Ukraine has introduced an emergency schedule of power cuts to help stabilise the country’s energy supply, badly damaged by more than 300 Russian drone and missile attacks over the past 10 days.
The country’s president, Volodymyr Zelenskiy, said people needed to be “especially conscious of electricity consumption” from 7am and avoid using unnecessary appliances as he warned of local “stabilisation blackouts”.
Three energy facilities were destroyed by Russia on Wednesday, the president added, with a further strike reported in the region of the southern city of Kryvyi Rih overnight amid growing official alarm over the impact of the Russian campaign.
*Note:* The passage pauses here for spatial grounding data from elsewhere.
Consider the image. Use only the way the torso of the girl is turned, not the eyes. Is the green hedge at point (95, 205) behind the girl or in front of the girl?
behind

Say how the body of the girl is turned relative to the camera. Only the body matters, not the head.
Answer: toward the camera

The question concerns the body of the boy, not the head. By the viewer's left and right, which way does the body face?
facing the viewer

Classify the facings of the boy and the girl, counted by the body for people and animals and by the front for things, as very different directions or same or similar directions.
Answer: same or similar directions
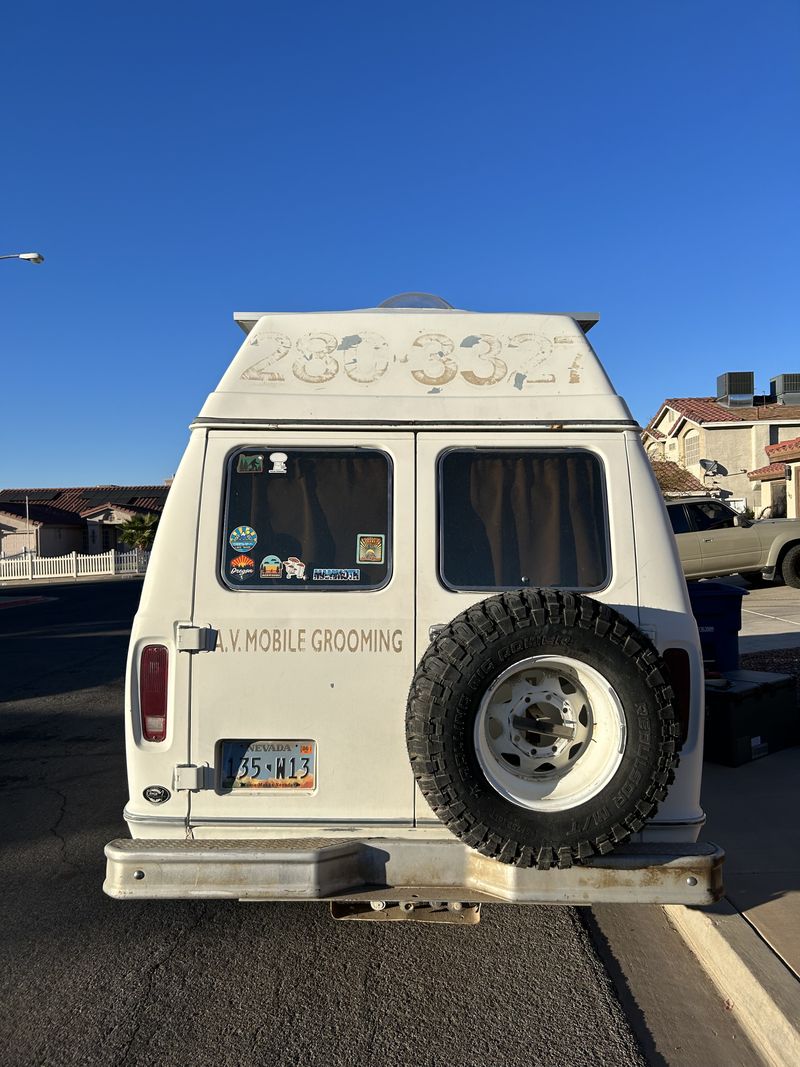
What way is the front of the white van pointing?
away from the camera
“We are preparing for all possible scenarios in view of the winter season. We assume that Russian terror will be directed at energy facilities until, with the help of partners, we ensure the ability to shoot down 100% of enemy missiles and drones,” Zelenskiy said in his overnight address.
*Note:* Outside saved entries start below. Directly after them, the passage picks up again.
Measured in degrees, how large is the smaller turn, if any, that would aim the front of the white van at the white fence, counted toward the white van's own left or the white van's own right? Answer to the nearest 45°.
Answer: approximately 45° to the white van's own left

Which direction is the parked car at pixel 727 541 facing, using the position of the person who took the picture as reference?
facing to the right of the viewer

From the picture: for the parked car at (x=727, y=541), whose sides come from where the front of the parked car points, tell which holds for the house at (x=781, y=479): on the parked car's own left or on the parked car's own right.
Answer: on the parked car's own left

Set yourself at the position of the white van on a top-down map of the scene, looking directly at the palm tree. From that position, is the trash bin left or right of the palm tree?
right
Kyiv and other parts of the country had enjoyed an unseasonably warm spell in mid-October, but on Thursday the weather was markedly cooler. The capital’s mayor, Vitali Klitschko, announced the start of the “heating season”, where municipal boilers are turned on to heat apartment blocks.
Earlier this week the president warned that 30% of Ukraine’s power plants had been destroyed in eight days, prompting pleas from the country for air defence systems from the west, which appeared to have been caught by surprise.
There have been more than 300 strikes on Ukrainian energy facilities since 10 October, when the Russian campaign started, said Herman Halushchenko, Ukraine’s energy minister. To help cope, the government was seeking a 20% reduction in energy use.
Some strikes have caused relatively minor damage, which engineers have been able to repair, but government insiders have acknowledged the destruction of some facilities is significant and will in some cases take more than a year to repair.
A Russian airstrike hit a major thermal power station in the city of Burshtyn in western Ukraine on Wednesday. It caused “quite serious” damage, said the governor of the Ivano-Frankivsk region, Svitlana Onyshchuk, on Ukrainian television.
Ukraine’s electricity transmission company, Ukrenergo, warned local blackouts of up to four hours may take place around the country at times between 7am and 10pm, because the energy system had suffered an “attack of the enemy greater than in eight months of war”.
The public was told to have phones and other batteries charged up overnight, while street lighting would be limited in cities. All regions of the country would be affected, said Kyrylo Tymoshenko, the deputy head of the presidential office.